Lee Elliot Major, professor of social mobility at the University of Exeter, said: “This is an outrageous and cynical move which in one one fell swoop removes the central aim of the National Tutoring Programme – to help disadvantaged pupils in particular who have disproportionately missed out on school during the pandemic.

“How can this be levelling up education opportunities? Without an explicit target to focus on poorer pupils the danger is that the tutoring support will just end up supporting more advantaged children and schools.

“For all we know this could worsen, not improve, social mobility.”

Prof Elliot Major said the moved looked like a “desperate attempt to try to boost numbers of pupils being tutored by abandoning the very principles that were behind the tutoring programme in the first place”.

The NTP has been beset with difficulties since its inception.

The time has come for a public inquiry

Professor Lee Elliot Major

In February, nearly two-thirds of school leaders said they lacked confidence in the Government’s flagship scheme for education catch-up in a survey of more than 1,000 headteachers by leaders’ union NAHT.

The NTP, a key pillar of the Government’s efforts to provide education recovery for lost learning from the pandemic, has been dogged by reports that its online platform is bureaucratic and difficult to use.

Robert Halfon, chairman of the Commons Education Select Committee, has suggested the Government break its contract with Randstad, the Dutch company contracted to run the scheme.

The email to school leaders – from Karen Guthrie, senior programme director at the NTP – added that the programme had also received feedback that there “may occasionally be a requirement to swap pupils in and out of a block of tuition once it has started, due either to pupil absence or because the full 15 hours of support is not required”.

“We are consulting with the Department for Education on how best to support this requirement without implementing a process that is an additional administrative burden for either schools or tuition partners.
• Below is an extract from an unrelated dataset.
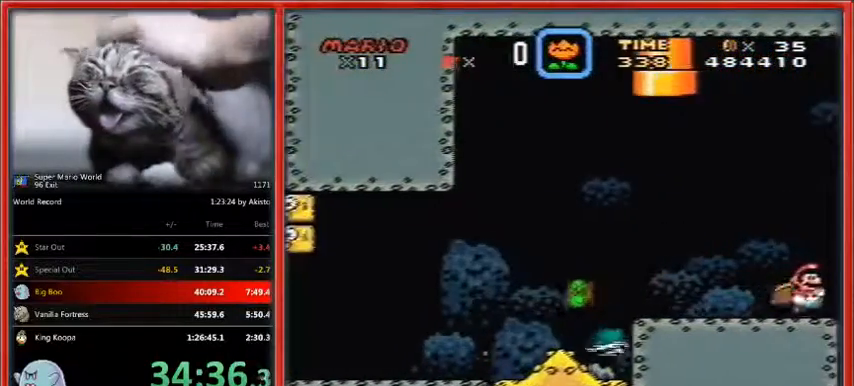
{"buttons": ["Y", "DPAD_RIGHT"], "events": []}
We hope to share an update on this with you in the near future,” she said.

Prof Elliot Major said the move away from the requirement to support disadvantaged pupils was “just the latest blow to a programme that is the Government’s flagship education recovery programme”.

“The time has come for a public inquiry,” he said.

A Department for Education spokesperson said: “The National Tutoring Programme is on track to deliver the ambitious target of two million tutoring courses to children this academic year – whilst prioritising tutoring for those children most in need of catch-up.

“The contractual target to deliver 65% of tutoring packages to disadvantaged pupils remains in place. Tutoring organisations have been given some operational flexibility to ensure the programme reaches all eligible schools – and ultimately as many children as possible – whilst ensuring disadvantaged children continue to be prioritised.”